▶ WHAT IS REQUIRED: In the text on Tartarin of Tarascon, please state when the yearly festival in Tarascon takes place.

▶ TEXT PASSAGE:
----------------------------------------

1872 novel by Alphonse Daudet

Tartarin of Tarascon (Tartarin de Tarascon) is an 1872 novel written by the French author Alphonse Daudet.

==Synopsis==
The Provençal town of Tarascon is so enthusiastic about hunting that no game lives anywhere near it, and its inhabitants resort to telling hunting stories and throwing their own caps in the air to shoot at them. Tartarin, a plump middle-aged man, is the chief "cap-hunter", but following his enthusiastic reaction to seeing an Atlas lion in a travelling menagerie, the over-imaginative town understands him to be planning a hunting expedition to Algeria.

So as not to lose face, Tartarin is forced to go, after gathering an absurd mass of equipment and weapons. On the boat from Marseille to Algiers, he hooks up with a conman posing as a Montenegrin prince who takes advantage of him in multiple ways. Tartarin's gullibility causes him a number of misadventures until he returns home penniless but covered in glory after shooting a tame, blind lion.

A sequel Tartarin sur les Alpes appeared in 1885, followed by Port-Tarascon in 1890.

==Legacy==
Since 1985, a small museum in the town of Tarascon-sur-Rhône is dedicated to the fictional character Tartarin. A festival is held in Tarascon every year on the last Sunday of June to remember Tartarin and the unrelated Tarasque.

----------------------------------------

▶ DATASET CONTENT:
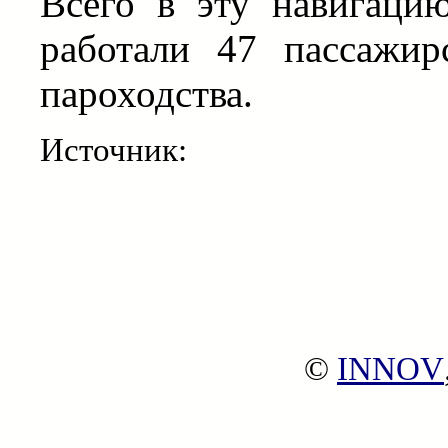
Всего в эту навигаци
работали 47 пассажир
пароходства.
Источник:
©
INNOV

----------------------------------------

▶ RESULT OF THE TASK: On the last Sunday of June.